Fumo do incenso pode ser tão ou mais tóxico do que o fumo do tabaco? Pneumologista esclarece
Numa publicação partilhada no Instagram, alega-se, com base num estudo, que “o fumo do incenso pode ser tão ou mais tóxico que o fumo de um cigarro”. Mas será que essa foi a conclusão do estudo citado? Pode dizer-se que o fumo do incenso é mais tóxico do que o do tabaco?
É verdade que o fumo do incenso pode ser tão ou mais tóxico que o fumo do tabaco?
Em declarações ao Viral, Sofia Ravara, pneumologista e coordenadora da Comissão de Trabalho de Tabagismo da Sociedade Portuguesa de Pneumologia (SPP), considera que a comparação feita entre o fumo do incenso e o fumo do tabaco não faz sentido.
Em primeiro lugar, não existe evidência robusta que corrobore a alegação partilhada. O estudo citado na publicação trata-se de “um caso clínico”. Logo, por si só, nunca será suficiente para se chegar a uma conclusão do ponto de vista científico.
Além disso, no estudo, não se conclui que o fumo do incenso pode ser tão ou mais tóxico do que o fumo dos cigarros. Este reporte “serviu para mostrar que as pessoas que inalam incenso e têm doenças crónicas respiratórias são mais vulneráveis a essa exposição”, explica.
Para mais, na perspetiva da médica, trata-se de “uma comparação fútil” e de “um exagero mediático”. Isto porque, além de serem produtos distintos, os riscos para a saúde associados a cada um “podem ser diferentes” dependendo de inúmeros fatores.
Importa ainda salientar que “o tabaco continua a ser o maior cocktail de substâncias tóxicas e carcinogénicas que existe, até à data”, salienta.
Por isso, neste contexto, “o que é importante é dizer às pessoas que existe risco de doença” associado à queima de incenso e não comparar esse risco com o do tabaco.
Quais os riscos para a saúde associados à exposição ao fumo do incenso?

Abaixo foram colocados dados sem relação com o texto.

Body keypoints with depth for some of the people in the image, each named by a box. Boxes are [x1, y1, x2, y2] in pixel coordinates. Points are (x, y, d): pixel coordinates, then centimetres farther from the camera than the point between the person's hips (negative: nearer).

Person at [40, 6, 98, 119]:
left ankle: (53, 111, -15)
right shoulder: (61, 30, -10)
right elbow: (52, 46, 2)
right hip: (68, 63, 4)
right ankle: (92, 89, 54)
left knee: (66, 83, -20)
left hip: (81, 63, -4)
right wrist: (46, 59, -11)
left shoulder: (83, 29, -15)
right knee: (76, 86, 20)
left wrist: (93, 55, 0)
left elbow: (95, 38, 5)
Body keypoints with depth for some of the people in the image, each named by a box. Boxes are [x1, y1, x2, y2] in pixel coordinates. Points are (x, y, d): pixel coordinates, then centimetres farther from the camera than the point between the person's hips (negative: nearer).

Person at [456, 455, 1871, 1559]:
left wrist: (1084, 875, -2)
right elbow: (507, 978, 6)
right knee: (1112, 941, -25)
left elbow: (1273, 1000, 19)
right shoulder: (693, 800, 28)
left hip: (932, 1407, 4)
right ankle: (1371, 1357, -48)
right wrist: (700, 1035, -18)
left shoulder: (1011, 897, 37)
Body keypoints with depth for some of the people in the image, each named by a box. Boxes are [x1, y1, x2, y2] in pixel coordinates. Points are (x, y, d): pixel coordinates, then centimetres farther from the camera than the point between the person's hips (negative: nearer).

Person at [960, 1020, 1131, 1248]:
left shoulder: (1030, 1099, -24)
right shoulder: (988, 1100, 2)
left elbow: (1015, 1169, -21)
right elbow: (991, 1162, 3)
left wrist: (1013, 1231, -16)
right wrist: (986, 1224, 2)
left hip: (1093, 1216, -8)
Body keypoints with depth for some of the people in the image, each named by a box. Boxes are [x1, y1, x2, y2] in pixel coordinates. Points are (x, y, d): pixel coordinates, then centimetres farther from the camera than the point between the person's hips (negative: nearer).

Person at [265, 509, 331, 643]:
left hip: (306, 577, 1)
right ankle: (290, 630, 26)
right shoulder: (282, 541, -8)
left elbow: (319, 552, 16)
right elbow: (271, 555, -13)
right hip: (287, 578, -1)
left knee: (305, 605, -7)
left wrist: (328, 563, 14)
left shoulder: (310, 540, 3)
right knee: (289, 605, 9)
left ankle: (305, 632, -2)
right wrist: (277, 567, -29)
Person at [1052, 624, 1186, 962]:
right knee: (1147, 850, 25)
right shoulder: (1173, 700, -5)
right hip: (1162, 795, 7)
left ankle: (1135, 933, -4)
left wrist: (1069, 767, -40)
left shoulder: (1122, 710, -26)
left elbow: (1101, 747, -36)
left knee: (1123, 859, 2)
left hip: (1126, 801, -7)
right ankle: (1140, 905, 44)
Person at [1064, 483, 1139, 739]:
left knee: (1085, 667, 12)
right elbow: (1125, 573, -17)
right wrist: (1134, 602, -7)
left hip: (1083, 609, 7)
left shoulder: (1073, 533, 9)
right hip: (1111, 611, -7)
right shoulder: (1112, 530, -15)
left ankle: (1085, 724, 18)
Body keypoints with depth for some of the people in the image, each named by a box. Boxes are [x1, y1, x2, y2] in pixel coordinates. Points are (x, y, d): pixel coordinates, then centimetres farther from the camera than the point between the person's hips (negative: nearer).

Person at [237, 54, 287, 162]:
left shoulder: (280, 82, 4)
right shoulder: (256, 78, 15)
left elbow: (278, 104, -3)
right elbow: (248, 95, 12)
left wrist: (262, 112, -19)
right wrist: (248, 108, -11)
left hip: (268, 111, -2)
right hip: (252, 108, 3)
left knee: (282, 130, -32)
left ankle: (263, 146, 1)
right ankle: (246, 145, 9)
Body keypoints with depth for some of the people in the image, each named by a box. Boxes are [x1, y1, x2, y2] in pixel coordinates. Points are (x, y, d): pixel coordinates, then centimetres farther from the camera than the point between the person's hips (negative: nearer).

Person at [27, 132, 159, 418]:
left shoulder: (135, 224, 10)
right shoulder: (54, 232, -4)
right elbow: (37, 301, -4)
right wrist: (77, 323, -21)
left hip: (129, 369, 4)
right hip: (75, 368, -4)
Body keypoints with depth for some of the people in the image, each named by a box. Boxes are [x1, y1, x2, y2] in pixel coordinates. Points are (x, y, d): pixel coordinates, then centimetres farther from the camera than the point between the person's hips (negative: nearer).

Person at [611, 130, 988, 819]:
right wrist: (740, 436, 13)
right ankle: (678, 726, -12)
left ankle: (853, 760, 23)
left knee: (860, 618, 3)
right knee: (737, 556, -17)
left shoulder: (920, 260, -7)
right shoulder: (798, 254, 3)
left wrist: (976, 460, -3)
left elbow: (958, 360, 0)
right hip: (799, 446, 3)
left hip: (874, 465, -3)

Sofia Ravara começa por explicar que “qualquer substância que arde dentro de um local fechado vai decompor-se e poderá originar não só produtos tóxicos, como também partículas respiráveis que causam inflamação pulmonar, toxicidade do ADN, toxicidade celular e stress oxidativo”.
Estes são mecanismos que levam “a doença sistémica, cardiovascular, respiratória, autoimune e cancro”, salienta.
De facto, existe evidência científica a indicar que “o incenso, só por aumentar o número de partículas respiráveis resultante da combustão, aumenta o risco de doença respiratória, doença cardíaca e até doença cancerígena”, adianta.
Alguns dos tóxicos identificados no decorrer da queima de incenso são “os hidrocarbonetos aromáticos policíclicos, como o benzeno, que também são libertados, por exemplo, na combustão do cigarro”, explica a pneumologista.
Segundo um texto do Cancer Council, o maior estudo feito até à data “que analisou a utilização de incenso e o cancro, acompanhou a saúde de 61 mil pessoas em Singapura”.
Embora o estudo “afirmasse que as pessoas que mais usavam incenso tinham quase o dobro da probabilidade de desenvolver cancro nas vias respiratórias do que as que não usavam, os resultados eram fracos”, salienta-se.
As diferenças entre os dois grupos estudados podem dever-se “ao acaso ou ao facto de as pessoas que usam incenso terem muito mais probabilidade de fumar cigarros do que as que não o fazem”.
De modo geral, os resultados do estudo “mostraram que a utilização de incenso não aumentou o risco de cancro e, mesmo que aumentasse, o aumento do risco seria muito pequeno”, refere-se no mesmo texto.
Além disso, tem sido reportado que o fumo do incenso “também pode afetar o desenvolvimento cerebral”. A exposição a estes produtos “está associada a alterações cognitivas, alterações da memória e à alteração do comportamento e da saúde mental”, avança.
Na perspetiva de Sofia Ravara, não parece haver “uma forma de exposição ao incenso segura”. A única maneira de as pessoas se protegerem e reduzirem o risco é “usarem o incenso o menor número de vezes, apenas em espaços abertos ou ventilados”, defende (ver também aqui).
É importante “não expor as pessoas mais vulneráveis, como crianças, doentes crónicos, pessoas idosas e grávidas”, acrescenta.
Sofia Ravara lembra que “cada vez temos mais exposições ao longo da vida e o risco de exposição é acumulativo”, por isso é que é tão importante “minimizar as exposições” a produtos que podem ser tóxicos.